Camino al Monte Wilson hay una planicie a la que se llega comodamente desde la carretera 2, viniendo por el lado de Descanso Gardens, con su jardín botánico japonés. Si uno mira adelante ve la pequeña cordillera de los montes San Gabriel y a la izquierda está el observatorio, con sus seis telescopios y su lente de cien pulgadas.

O al menos estaba esta mañana.

Desde esa planicie vimos, Razi y yo, a intrépidos planeadores con sus gliders individuales arrojándose al precipicio. Desaparecían por varios segundos y luego emergían en un vuelo majestuoso como modernos Icaros favorecidos por la tecnología.

Eso fue hace casi 20 años. Razi llegó a su primer visita desde que nos establecimos en California. Creo que formaba parte de una delegación militar, pero tuvo tiempo para venir a vernos y yo dejé mi puesto de vendedor de muebles para tomar el viejo Pontiac Firebird que me había regalado Ronit y subir con él al cerro.

Desde arriba y por tramos se veía Los Angeles, allá abajo y tan apacible, tan metida en la palma de la mano, que parecía casi bella.

El único problema de una jornada por lo demás pastoril fue que al Firebird se le habían acabado los frenos. Por desidia, por carecer del dinero para repararlos, por olvido: el auto chirriaba cuando el metal tocaba el metal durante el ascenso.

El espectáculo de las antenas desplegadas sobre el Monte Wilson, los remanentes de un invierno que ya se había retirado, una fugaz vista de la ruta escénica que lleva a unas mesas de camping, un arroyo que baila alrededor de la gente y más abajo por el desfiladero, unas cataratas de miniatura que llaman “los Schweitzers”, fueron parte de nuestro viaje, en una jornada dedicada más a la introspección y el recuerdo que al paseo.

En algún momento del viaje nos detuvimos, debajo de un árbol quizás, o a la sombra de una roca gigantesca, y Razi y yo le hablamos a una brisa suave que nos acariciaba el rostro. Le contamos, cada uno por separado, de una mujer que ambos habíamos querido, muchos años antes.

Recuerdo esto mientras leo que pese a los esfuerzos denodados de miles de bomberos, las llamas se acercaron al Monte Wilson; podían haber destruido el observatorio, las antenas de televisión, las comunicaciones policiales y de otras agencias de la ley, todas sitas en la cima de la montaña.

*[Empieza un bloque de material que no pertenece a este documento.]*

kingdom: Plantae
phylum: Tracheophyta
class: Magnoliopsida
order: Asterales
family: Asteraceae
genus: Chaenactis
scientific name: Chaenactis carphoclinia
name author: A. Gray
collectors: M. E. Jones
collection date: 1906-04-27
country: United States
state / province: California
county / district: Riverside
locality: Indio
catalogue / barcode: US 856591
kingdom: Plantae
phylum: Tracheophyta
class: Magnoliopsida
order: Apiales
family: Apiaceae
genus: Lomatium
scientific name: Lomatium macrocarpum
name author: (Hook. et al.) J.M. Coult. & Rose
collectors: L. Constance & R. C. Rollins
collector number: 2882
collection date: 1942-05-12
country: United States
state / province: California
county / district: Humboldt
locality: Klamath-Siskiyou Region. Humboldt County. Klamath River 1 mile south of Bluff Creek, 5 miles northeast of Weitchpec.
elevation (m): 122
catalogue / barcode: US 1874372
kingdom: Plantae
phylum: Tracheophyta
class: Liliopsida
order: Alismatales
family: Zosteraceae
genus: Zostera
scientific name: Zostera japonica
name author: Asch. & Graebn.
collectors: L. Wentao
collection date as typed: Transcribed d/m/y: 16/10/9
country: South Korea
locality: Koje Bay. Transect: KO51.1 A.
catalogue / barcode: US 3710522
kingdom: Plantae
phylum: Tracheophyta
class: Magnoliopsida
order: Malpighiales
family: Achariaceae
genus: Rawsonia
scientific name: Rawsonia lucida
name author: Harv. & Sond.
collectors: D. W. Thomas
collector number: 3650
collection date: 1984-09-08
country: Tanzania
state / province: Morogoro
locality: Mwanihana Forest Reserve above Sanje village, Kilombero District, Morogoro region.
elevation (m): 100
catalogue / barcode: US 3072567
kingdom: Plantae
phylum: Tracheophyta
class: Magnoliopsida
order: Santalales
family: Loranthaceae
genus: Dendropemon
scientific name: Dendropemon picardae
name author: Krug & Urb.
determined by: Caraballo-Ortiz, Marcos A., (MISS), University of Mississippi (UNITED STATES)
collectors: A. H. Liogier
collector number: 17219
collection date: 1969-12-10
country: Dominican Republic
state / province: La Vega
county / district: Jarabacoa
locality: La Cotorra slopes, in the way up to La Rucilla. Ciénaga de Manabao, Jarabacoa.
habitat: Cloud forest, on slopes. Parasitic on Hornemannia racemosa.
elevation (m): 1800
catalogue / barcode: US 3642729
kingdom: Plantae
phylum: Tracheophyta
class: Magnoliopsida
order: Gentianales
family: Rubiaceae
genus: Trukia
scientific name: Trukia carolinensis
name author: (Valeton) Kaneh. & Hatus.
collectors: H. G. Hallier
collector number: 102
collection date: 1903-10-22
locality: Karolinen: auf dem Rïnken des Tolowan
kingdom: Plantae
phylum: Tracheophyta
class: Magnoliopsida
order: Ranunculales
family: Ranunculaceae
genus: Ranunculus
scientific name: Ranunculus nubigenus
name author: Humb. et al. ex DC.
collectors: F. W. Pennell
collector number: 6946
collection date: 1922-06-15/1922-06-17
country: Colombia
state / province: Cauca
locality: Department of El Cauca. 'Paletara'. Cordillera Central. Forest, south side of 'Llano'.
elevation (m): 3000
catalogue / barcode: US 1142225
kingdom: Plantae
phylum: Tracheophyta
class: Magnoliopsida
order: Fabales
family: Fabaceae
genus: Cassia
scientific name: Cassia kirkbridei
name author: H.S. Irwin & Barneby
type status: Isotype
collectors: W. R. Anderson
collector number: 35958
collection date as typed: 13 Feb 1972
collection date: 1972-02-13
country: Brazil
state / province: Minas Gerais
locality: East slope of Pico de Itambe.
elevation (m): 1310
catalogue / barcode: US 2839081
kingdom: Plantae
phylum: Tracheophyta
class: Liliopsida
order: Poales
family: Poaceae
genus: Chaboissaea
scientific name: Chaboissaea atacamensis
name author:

El director del observatorio habla con la prensa y dice que reza por la salvación de los telescopios y espejos. “No rezo por mi job, mi empleo”, dice, reza por la montaña.

El martes,  las llamas destruyeron la cámara que transmitía al internet las imágenes contínuas del avance del siniestro. Sus últimas transmisiones fueron de un entorno cubierto de humo y en vías de oscurecerse.

El Monte se salva a duras penas. Los rápidos del Schweitzer están rodeados de fuego. Allí volvimos durante años, la mujer y los niños conmigo, y mi madre antes que la enfermedad la paralizara y confundiese, todos cautivados por mi fidelidad perruna a ese pedacito de paraíso que sobrevuela por encima de Los Angeles. Quisiera ver si sobrevivió el incendio.

Ah, y con el Pontiac sobrevivimos el descenso desde la zona montañsa, casi sin frenos. Habrá sido la improvisación característica del ejército donde Razi era coronel. O simplemente, mi estupidez de aguantar el chirrido del metal contra el metal, hasta que llegamos a la superficie.